C’est avec cet ensemble de mutations convergentes qu’il faut comprendre l’évolution des images.  Les images que nous produisons doivent maintenant déborder du cadre. Le jeu-vidéo, la photographie panoramique nous permettent de naviguer dans l’image comme nous naviguons sur Internet. Le cadre est contesté dans le même mouvement que l’auteur. Nous ne pouvons plus regarder le monde en surplomb, de l’extérieur ni prétendre à l’objectivité. Ce changement qui se joue sur l’échelle de la civilisation se révèle dans une constellation de « signaux faibles » émis chaque jour dans tous les champs de l’expérience humaine.

La guerre comme si vous y étiez

Isolés, ils ne valent rien. Insérés dans le contexte de notre temps, ils prennent tout leur sens. Condition One en est un exemple frappant. L'application propose gratuitement au téléchargement trois films dont un, tourné pendant la guerre de Libye par le très grand reporter de guerre Patrick Chauvel. Or ce film, n’est pas un film. Il ne s’agit pas d’une succession d’images fixes donnant l’illusion du mouvement dans les bornes d’un cadre rigide. Prises à l’aide du camera à objectif fisheye, les images de Condition One, le sont selon un angle à 180°, en demi sphère.

Le cadre n’est plus fixe. Il s’agit d’une fenêtre mobile sur une image qui n’est plus plate mais courbe, semblable en fait à celle que nous nous faisons naturellement du monde, par la seule médiation de l’œil. La mobilité du cadre est contrôlée par le spectateur en tournant la tablette ou en utilisant son écran tactile pour orienter la focalisation. Il s’agit donc d’un film immersif abolissant le cadre et la perspective et dans une certaine mesure, le regard propre à l’auteur. Son rôle tendrait à se limiter au fait d’être sur place, de recueillir des images qu’il ne lui revient plus de mettre en scène. Le contenu que l’informant livre à l’informé n’est plus hiérarchisé, monté, divisé de la même manière. On lui fournit un espace de possibles dans lequel il doit s’orienter lui-même en suivant ses propres impulsions. Cette logique permise par des procédés techniques spécifiques à l’image se retrouve dans d’autres formes nouvelles de journalisme comme le webdocumentaire.

De nouveaux rapports entre le journaliste et son destinataire

Cette forme récente invite le « spectateur » (qui n’en est d’ailleurs plus un) à s’orienter lui-même dans un ensemble de contenus aux formats variés (images, fichiers sonores, vidéos, textes, cartes, etc.) liés entre eux sur le plan horizontal, de manière multiple et rhizomatique et non plus organisés de manière linéaire et verticale selon un système thématique ou chapitré.
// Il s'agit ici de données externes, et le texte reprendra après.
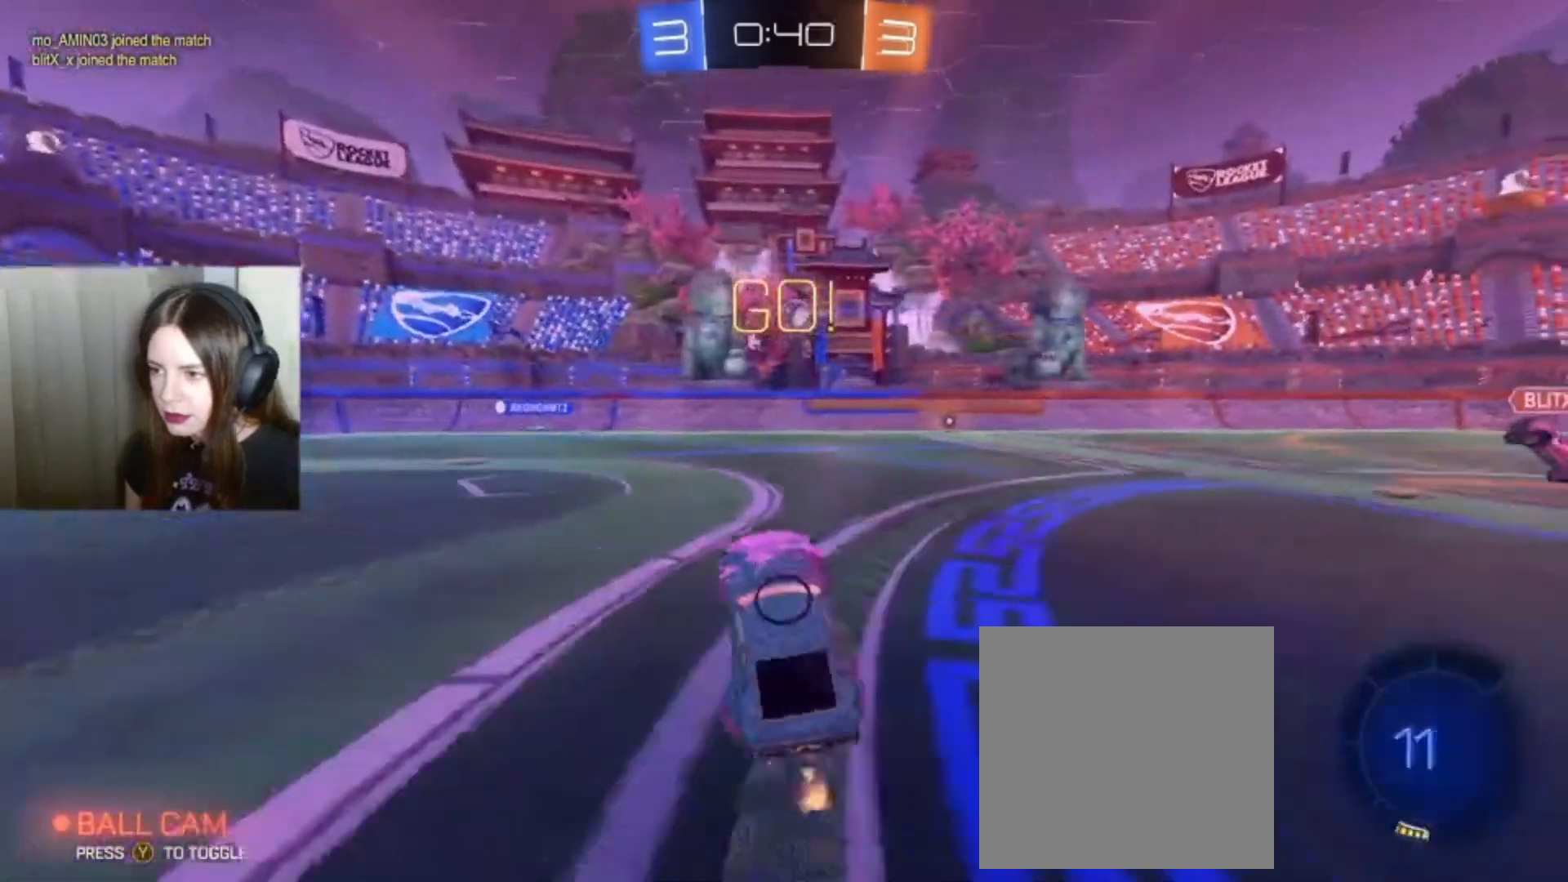
{"buttons": ["R2"], "left_stick": "left", "right_stick": "center", "events": []}
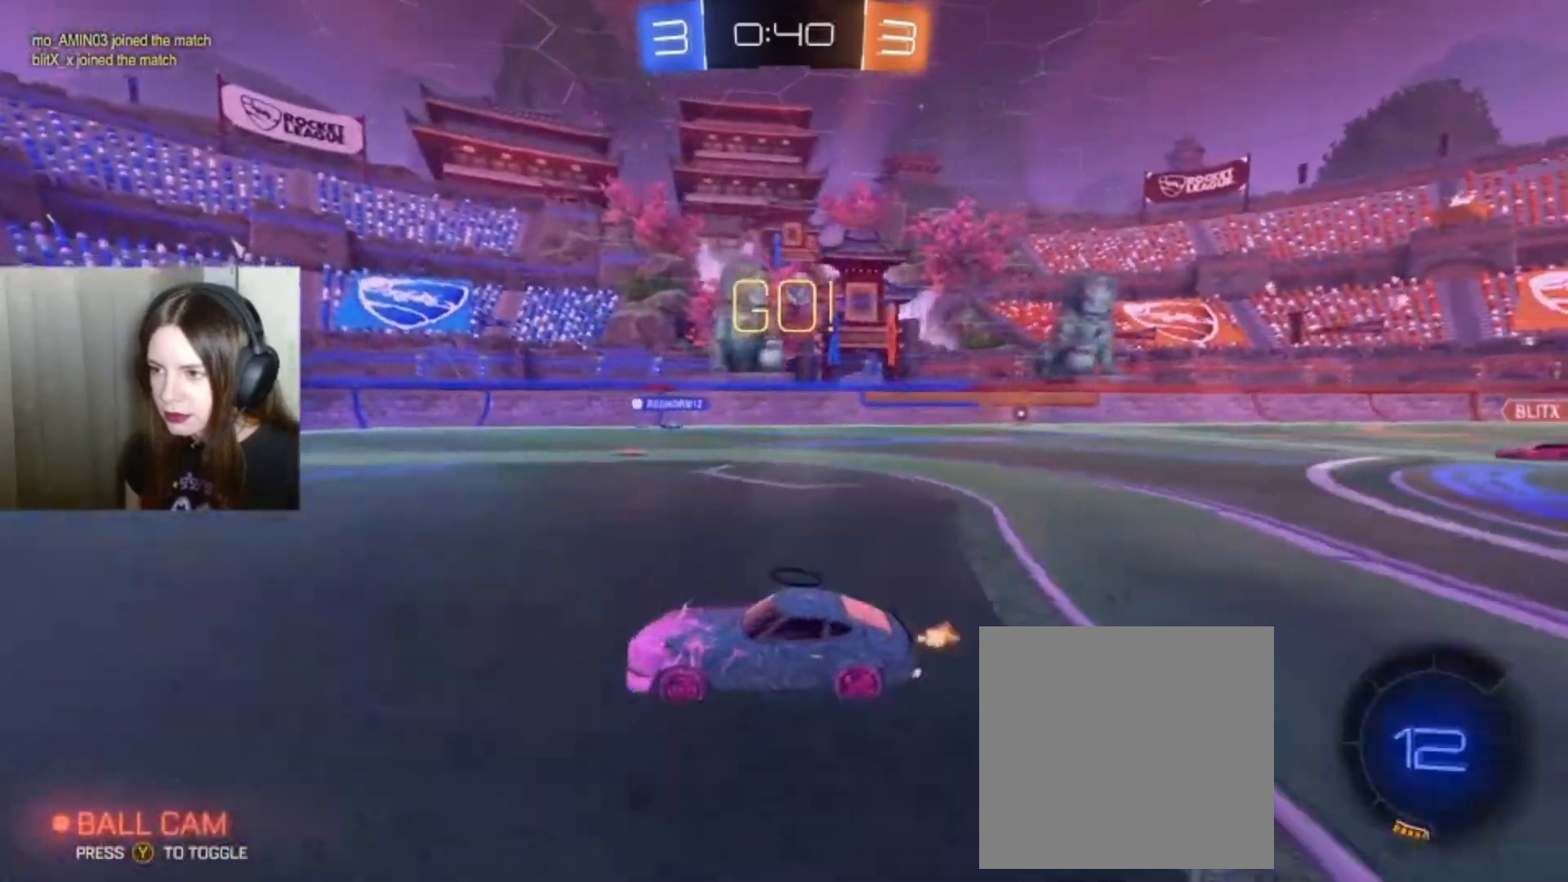
{"buttons": [], "left_stick": "center", "right_stick": "center", "events": [[300, "left_stick", "center"], [433, "R2", "up"]]}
Horizontale est également la relation qui s’établit dès lors entre le « journaliste » et le « lecteur ». Le premier n’impose plus au second un récit mais l’invite à créer lui-même du sens à partir de fragments de réel.

Cette horizontalisation peut, poussée à l’extrême, tendre vers une identification virtuelle avec des webdocumentaires qui reprennent les structures du jeu vidéo de rôle. C’est notamment le cas d’un webdocumentaire de référence, Prison Valley, qui incite littéralement le « spectateur » à jouer au journaliste. Dans ce même ordre d’idées, on trouve aussi une convergence du journalisme avec le serious gaming qui s’exprime de manière radicale dans le newsgame.